[Saved entries]
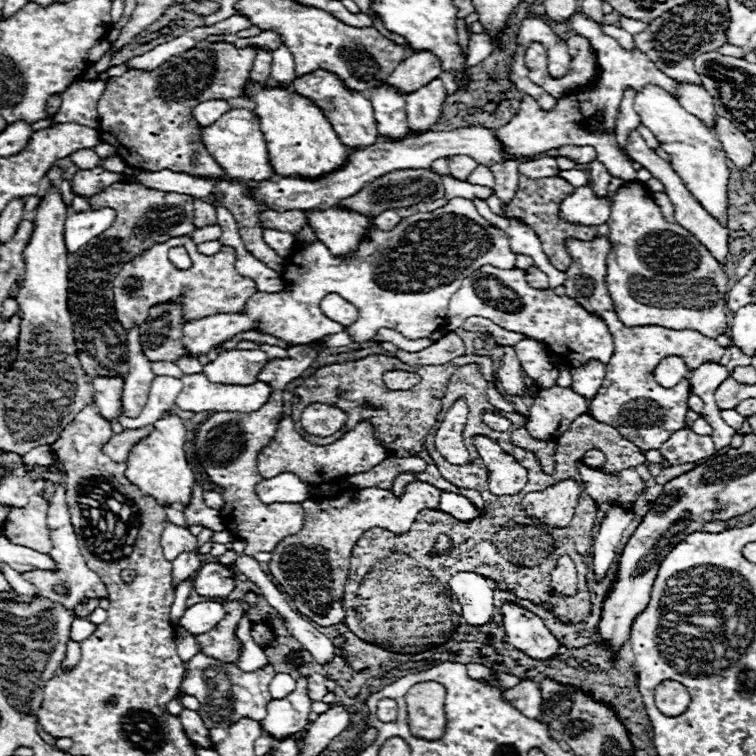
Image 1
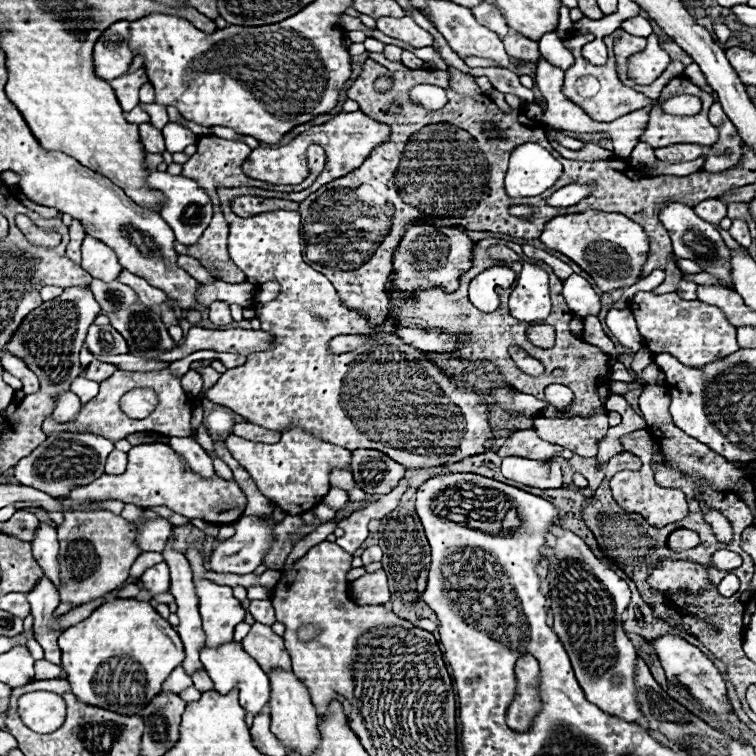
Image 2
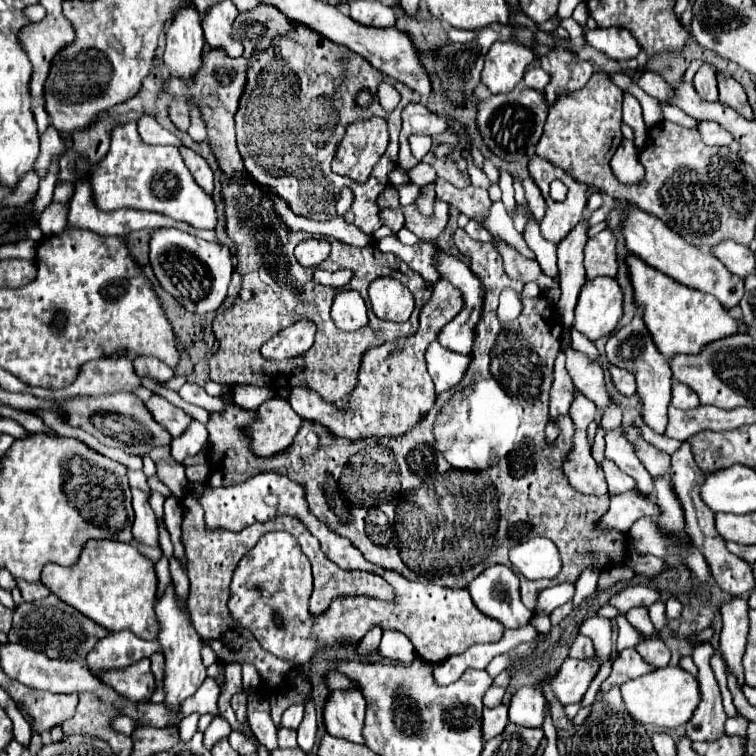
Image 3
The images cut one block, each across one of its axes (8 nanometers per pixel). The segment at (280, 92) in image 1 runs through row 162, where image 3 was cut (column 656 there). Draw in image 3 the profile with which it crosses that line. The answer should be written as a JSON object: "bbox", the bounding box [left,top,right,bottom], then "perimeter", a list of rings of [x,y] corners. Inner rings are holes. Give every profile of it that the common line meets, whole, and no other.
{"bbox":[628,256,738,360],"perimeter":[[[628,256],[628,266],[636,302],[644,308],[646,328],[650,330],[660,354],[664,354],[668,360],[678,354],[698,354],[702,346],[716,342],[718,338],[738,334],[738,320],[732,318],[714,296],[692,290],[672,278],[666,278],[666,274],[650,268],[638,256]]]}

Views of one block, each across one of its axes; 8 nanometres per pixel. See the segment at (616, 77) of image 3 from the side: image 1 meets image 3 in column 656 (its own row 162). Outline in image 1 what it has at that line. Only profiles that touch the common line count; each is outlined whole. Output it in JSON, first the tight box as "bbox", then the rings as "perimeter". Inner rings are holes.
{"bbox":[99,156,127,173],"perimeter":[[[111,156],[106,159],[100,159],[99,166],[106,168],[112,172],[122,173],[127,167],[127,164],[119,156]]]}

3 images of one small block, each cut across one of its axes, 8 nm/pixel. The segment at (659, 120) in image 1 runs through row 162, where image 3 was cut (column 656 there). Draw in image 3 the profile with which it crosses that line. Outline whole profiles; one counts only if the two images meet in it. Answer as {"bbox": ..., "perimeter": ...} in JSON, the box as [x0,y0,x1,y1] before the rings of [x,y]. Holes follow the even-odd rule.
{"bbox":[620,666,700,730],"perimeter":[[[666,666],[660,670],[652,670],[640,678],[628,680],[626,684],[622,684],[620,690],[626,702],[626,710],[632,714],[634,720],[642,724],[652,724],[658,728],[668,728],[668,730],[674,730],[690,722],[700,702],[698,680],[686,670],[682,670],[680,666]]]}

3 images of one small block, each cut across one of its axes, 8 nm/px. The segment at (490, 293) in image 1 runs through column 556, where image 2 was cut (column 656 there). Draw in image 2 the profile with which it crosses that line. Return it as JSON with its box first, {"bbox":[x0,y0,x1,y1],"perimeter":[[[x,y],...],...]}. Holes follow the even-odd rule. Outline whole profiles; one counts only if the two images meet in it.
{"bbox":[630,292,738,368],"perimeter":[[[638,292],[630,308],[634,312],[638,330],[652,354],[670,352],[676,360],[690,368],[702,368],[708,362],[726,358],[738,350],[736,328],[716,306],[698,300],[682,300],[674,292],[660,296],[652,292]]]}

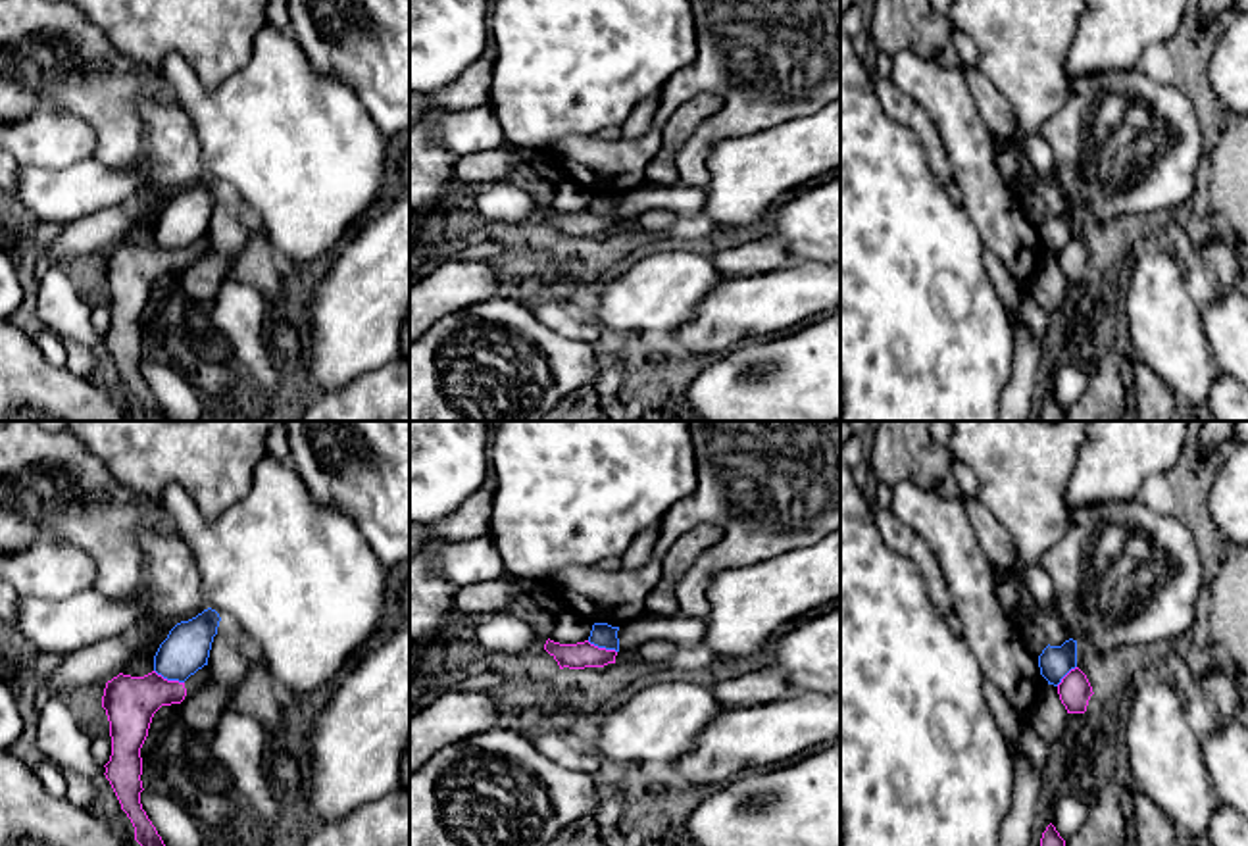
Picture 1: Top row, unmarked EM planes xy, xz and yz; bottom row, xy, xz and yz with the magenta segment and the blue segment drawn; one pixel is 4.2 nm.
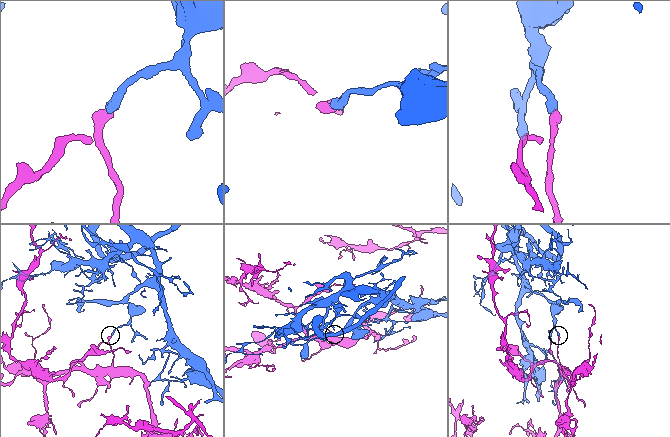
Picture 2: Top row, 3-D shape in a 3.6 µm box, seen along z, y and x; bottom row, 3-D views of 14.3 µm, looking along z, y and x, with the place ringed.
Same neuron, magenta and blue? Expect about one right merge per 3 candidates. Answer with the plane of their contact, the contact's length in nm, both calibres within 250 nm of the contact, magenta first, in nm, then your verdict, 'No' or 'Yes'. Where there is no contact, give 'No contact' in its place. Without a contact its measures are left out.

* **YOUR GOAL**
Search the data above for the string "magenta" and copy each line that has it.

* **SOLUTION FOR THIS PROBLEM**
Picture 1: Top row, unmarked EM planes xy, xz and yz; bottom row, xy, xz and yz with the magenta segment and the blue segment drawn; one pixel is 4.2 nm.
Same neuron, magenta and blue? Expect about one right merge per 3 candidates. Answer with the plane of their contact, the contact's length in nm, both calibres within 250 nm of the contact, magenta first, in nm, then your verdict, 'No' or 'Yes'. Where there is no contact, give 'No contact' in its place. Without a contact its measures are left out.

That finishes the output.